Every record below should be printed exactly as it appears.
*** Opening Provided material ***
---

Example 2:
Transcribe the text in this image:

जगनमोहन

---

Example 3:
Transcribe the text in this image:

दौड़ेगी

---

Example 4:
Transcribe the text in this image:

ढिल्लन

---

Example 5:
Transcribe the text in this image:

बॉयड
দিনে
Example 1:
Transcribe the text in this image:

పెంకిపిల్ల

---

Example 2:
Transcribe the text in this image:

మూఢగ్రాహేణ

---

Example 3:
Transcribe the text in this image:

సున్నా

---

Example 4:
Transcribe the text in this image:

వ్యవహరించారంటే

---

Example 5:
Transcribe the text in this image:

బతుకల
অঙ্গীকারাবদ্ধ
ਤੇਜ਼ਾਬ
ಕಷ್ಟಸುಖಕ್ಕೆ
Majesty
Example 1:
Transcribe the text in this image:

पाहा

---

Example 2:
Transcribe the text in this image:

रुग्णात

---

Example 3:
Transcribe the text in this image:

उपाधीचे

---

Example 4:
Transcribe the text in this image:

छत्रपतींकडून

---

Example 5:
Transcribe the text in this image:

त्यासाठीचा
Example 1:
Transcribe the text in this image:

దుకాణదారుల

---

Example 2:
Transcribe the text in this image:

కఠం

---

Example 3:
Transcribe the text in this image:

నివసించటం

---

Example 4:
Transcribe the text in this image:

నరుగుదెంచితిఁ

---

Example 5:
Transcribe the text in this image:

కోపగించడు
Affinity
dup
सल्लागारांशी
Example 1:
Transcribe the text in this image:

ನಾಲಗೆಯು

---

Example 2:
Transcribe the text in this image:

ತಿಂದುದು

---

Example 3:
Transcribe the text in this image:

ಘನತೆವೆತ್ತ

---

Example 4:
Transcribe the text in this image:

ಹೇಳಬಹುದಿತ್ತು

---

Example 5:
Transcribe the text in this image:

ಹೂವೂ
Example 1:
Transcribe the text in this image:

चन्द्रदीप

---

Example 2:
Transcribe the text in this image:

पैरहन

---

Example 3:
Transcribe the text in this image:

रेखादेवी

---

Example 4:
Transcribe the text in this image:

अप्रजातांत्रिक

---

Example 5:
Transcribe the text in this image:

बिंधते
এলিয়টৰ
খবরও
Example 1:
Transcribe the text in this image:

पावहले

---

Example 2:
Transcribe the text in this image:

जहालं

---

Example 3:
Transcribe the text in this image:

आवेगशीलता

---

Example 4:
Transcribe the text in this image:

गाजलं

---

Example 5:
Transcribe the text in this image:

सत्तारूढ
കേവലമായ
*** Closing Provided material ***
§ **Answer section**:
---

Example 2:
Transcribe the text in this image:

जगनमोहन

---

Example 3:
Transcribe the text in this image:

दौड़ेगी

---

Example 4:
Transcribe the text in this image:

ढिल्लन

---

Example 5:
Transcribe the text in this image:

बॉयड
দিনে
Example 1:
Transcribe the text in this image:

పెంకిపిల్ల

---

Example 2:
Transcribe the text in this image:

మూఢగ్రాహేణ

---

Example 3:
Transcribe the text in this image:

సున్నా

---

Example 4:
Transcribe the text in this image:

వ్యవహరించారంటే

---

Example 5:
Transcribe the text in this image:

బతుకల
অঙ্গীকারাবদ্ধ
ਤੇਜ਼ਾਬ
ಕಷ್ಟಸುಖಕ್ಕೆ
Majesty
Example 1:
Transcribe the text in this image:

पाहा

---

Example 2:
Transcribe the text in this image:

रुग्णात

---

Example 3:
Transcribe the text in this image:

उपाधीचे

---

Example 4:
Transcribe the text in this image:

छत्रपतींकडून

---

Example 5:
Transcribe the text in this image:

त्यासाठीचा
Example 1:
Transcribe the text in this image:

దుకాణదారుల

---

Example 2:
Transcribe the text in this image:

కఠం

---

Example 3:
Transcribe the text in this image:

నివసించటం

---

Example 4:
Transcribe the text in this image:

నరుగుదెంచితిఁ

---

Example 5:
Transcribe the text in this image:

కోపగించడు
Affinity
dup
सल्लागारांशी
Example 1:
Transcribe the text in this image:

ನಾಲಗೆಯು

---

Example 2:
Transcribe the text in this image:

ತಿಂದುದು

---

Example 3:
Transcribe the text in this image:

ಘನತೆವೆತ್ತ

---

Example 4:
Transcribe the text in this image:

ಹೇಳಬಹುದಿತ್ತು

---

Example 5:
Transcribe the text in this image:

ಹೂವೂ
Example 1:
Transcribe the text in this image:

चन्द्रदीप

---

Example 2:
Transcribe the text in this image:

पैरहन

---

Example 3:
Transcribe the text in this image:

रेखादेवी

---

Example 4:
Transcribe the text in this image:

अप्रजातांत्रिक

---

Example 5:
Transcribe the text in this image:

बिंधते
এলিয়টৰ
খবরও
Example 1:
Transcribe the text in this image:

पावहले

---

Example 2:
Transcribe the text in this image:

जहालं

---

Example 3:
Transcribe the text in this image:

आवेगशीलता

---

Example 4:
Transcribe the text in this image:

गाजलं

---

Example 5:
Transcribe the text in this image:

सत्तारूढ
കേവലമായ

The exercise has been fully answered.